Capítulo IV

El lunes por la mañana Neeve estaba en el vestíbulo, los brazos una vez más cargados con las ropas de Ethel, cuando Tse-Tse, una actriz de veintitrés años, salió sin aliento del ascensor. Llevaba el cabello rubio rizado, y los ojos maquillados con fuertes matices de violeta. Su linda boquita estaba pintada como la de una muñeca. Tse-Tse, cuyo nombre civil era Mary Margaret McBride, estaba apareciendo siempre en producciones teatrales off-off-Broadway, la mayoría de las cuales no se mantenían en cartel más de una semana.

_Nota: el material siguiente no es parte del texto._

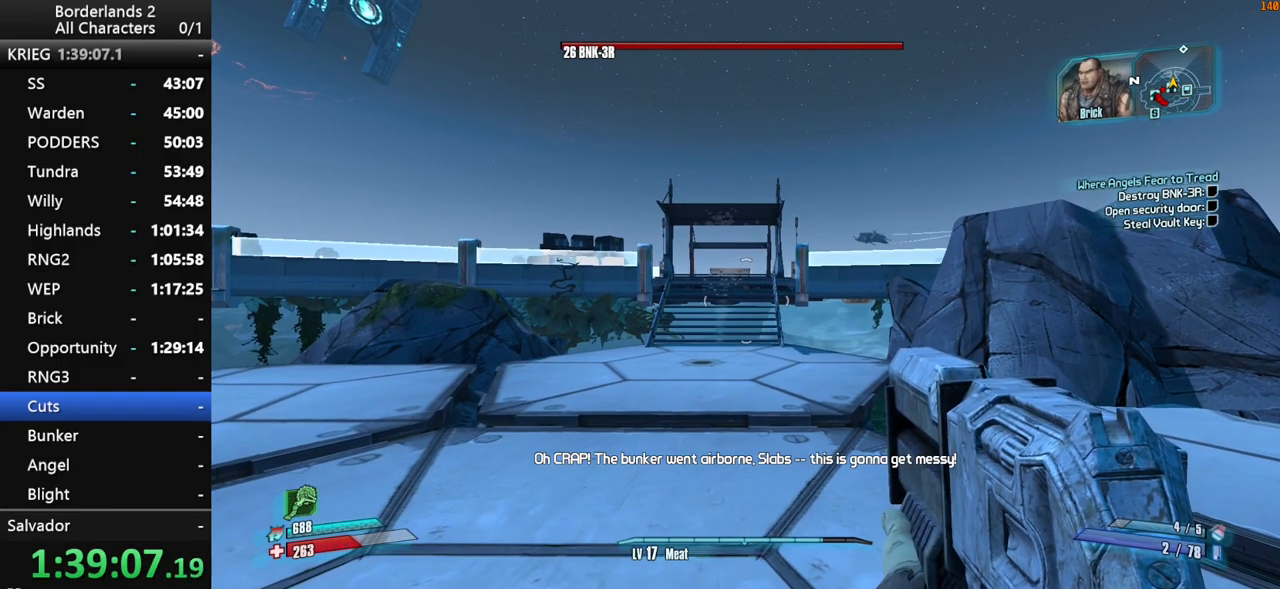
{"keys": ["w"], "mouse": [], "mouse_move": "still", "events": [[50, "shift", "down"], [234, "a", "down"], [334, "a", "up"], [450, "shift", "up"]]}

Neeve había ido a verla varias veces, y había quedado asombrada de lo realmente buena actriz que era Tse-Tse. La joven podía mover un hombro, dejar caer el labio inferior, modificar la postura, y literalmente se volvía otra persona. Tenía un oído excelente para los acentos, y podía modular su voz desde el agudo histérico hasta la ronquera sensual. Compartía un apartamento, en el edificio Schwab, con otra aspirante a actriz, y a la modesta asignación que le pasaba, no de muy buena gana, su familia, se sumaba lo ganado en otros trabajos temporales. Había renunciado a los trabajos de camarera en bares o de pasear perros, en favor de los de limpieza:

—Cincuenta dólares por cuatro horas, y no tienes que andar arrastrando un caniche por las calles —según le explicó a Neeve.

Neeve le había recomendado Tse-Tse a Ethel Lambston, y sabía que la chica limpiaba el apartamento de la escritora, varias veces al mes. Ahora la vio aparecer como una enviada del cielo. Al llegar el taxi, le explicó su dilema.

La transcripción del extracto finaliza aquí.